紛争の内容
親から相続した土地の整理をしていたAさんは、そのうちの一部を処分しようとしていたところ、当該土地に古い「賃借権設定登記」がなされていることに気付きました。これまでAさんやAさんの親など、当該土地の貸主に当たる者らへの借地料の支払いは数十年にわたり全くなく、賃借権の設定日は昭和初期のもので、借地人となっているのはとある法人Bでしたが、既に清算会社となっているものでした。売却をお願いしていた不動産業者に相談しても、「これは不動産業者ではどうにもできない。」などと断れてしまい、Aさんはやむなく弁護士に依頼し、法的措置に踏み切ることにしました。
交渉・調停・訴訟等の経過
弁護士にご依頼をいただいてから、法人Bについて調査したところ、同社の清算人となっていた元法人Bの代表者Cの所在なども明らかになったため、清算人Cを法人Bに対する訴状の宛名として、提訴をすることになりました。

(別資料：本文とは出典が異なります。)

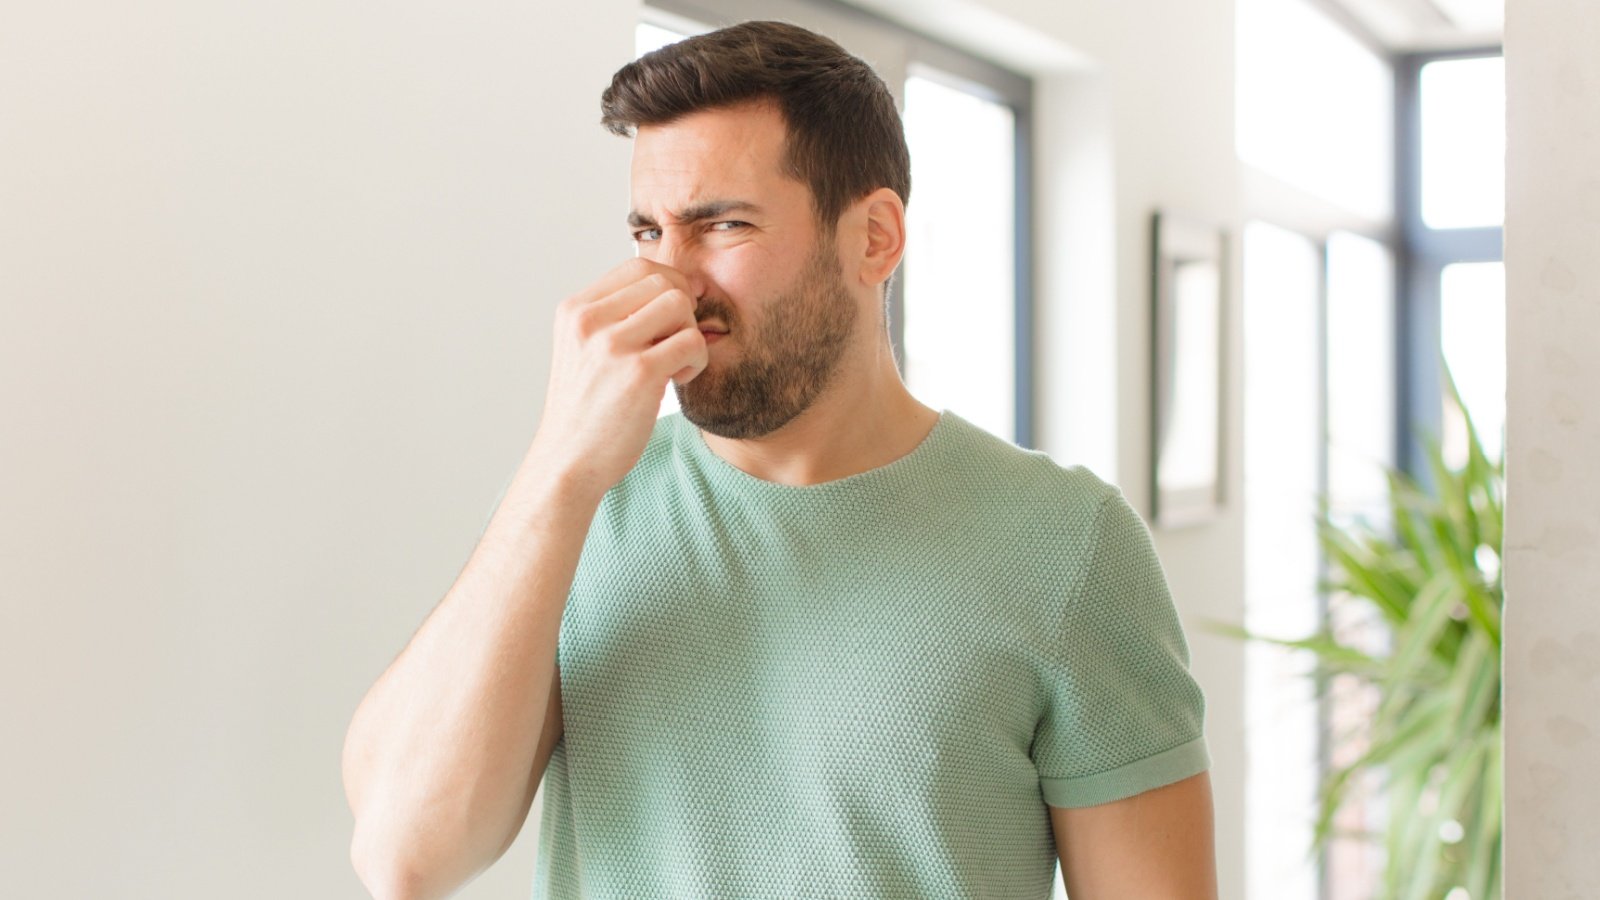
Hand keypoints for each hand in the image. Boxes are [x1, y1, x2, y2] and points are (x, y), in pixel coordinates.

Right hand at [528, 257, 707, 495]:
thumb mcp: (582, 349)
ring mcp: (612, 345)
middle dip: (682, 309)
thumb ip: (613, 316)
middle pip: (662, 280)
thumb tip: (673, 284)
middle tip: (674, 343)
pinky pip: (692, 341)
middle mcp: (588, 321)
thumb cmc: (585, 409)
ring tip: (675, 362)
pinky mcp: (639, 373)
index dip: (668, 284)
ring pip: (679, 304)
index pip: (637, 266)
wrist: (569, 461)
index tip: (673, 316)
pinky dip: (696, 360)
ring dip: (690, 332)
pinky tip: (678, 380)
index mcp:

提訴前に、清算人Cに任意の登記抹消がお願いできないか通知を出したものの、同人からは承諾を得られず、やむなく訴訟となりました。
本事例の結末
清算人Cは、任意の登記抹消には応じなかったものの、当該土地の借地料などを支払っていないこと、それによって土地の賃貸借契約が解除されることについては全く争わず、裁判所もこれらの事情を踏まえ、賃借権は既に解除により消滅していること、したがって法人Bには賃借権設定登記の抹消登記をすべき義務があることを認めました。
結果として、Aさんはこの勝訴判決に基づき、法人Bや清算人Cの協力を得ることなく抹消登記手続をすることができ、無事この土地を処分することができるようになったのです。
本事例に学ぶこと
長年放置されてきた不動産などに、古い権利義務の登記がついていることはあり得ることであり、特に令和6年4月1日から相続登記が義務化されたことから、このような事情が発覚することはしばしば出てくるかもしれません。
古い登記で、既に登記権利者が死亡・消滅していたとしても、対応することは可能な場合も多いので、まずは弁護士に対応を相談していただきたいと感じました。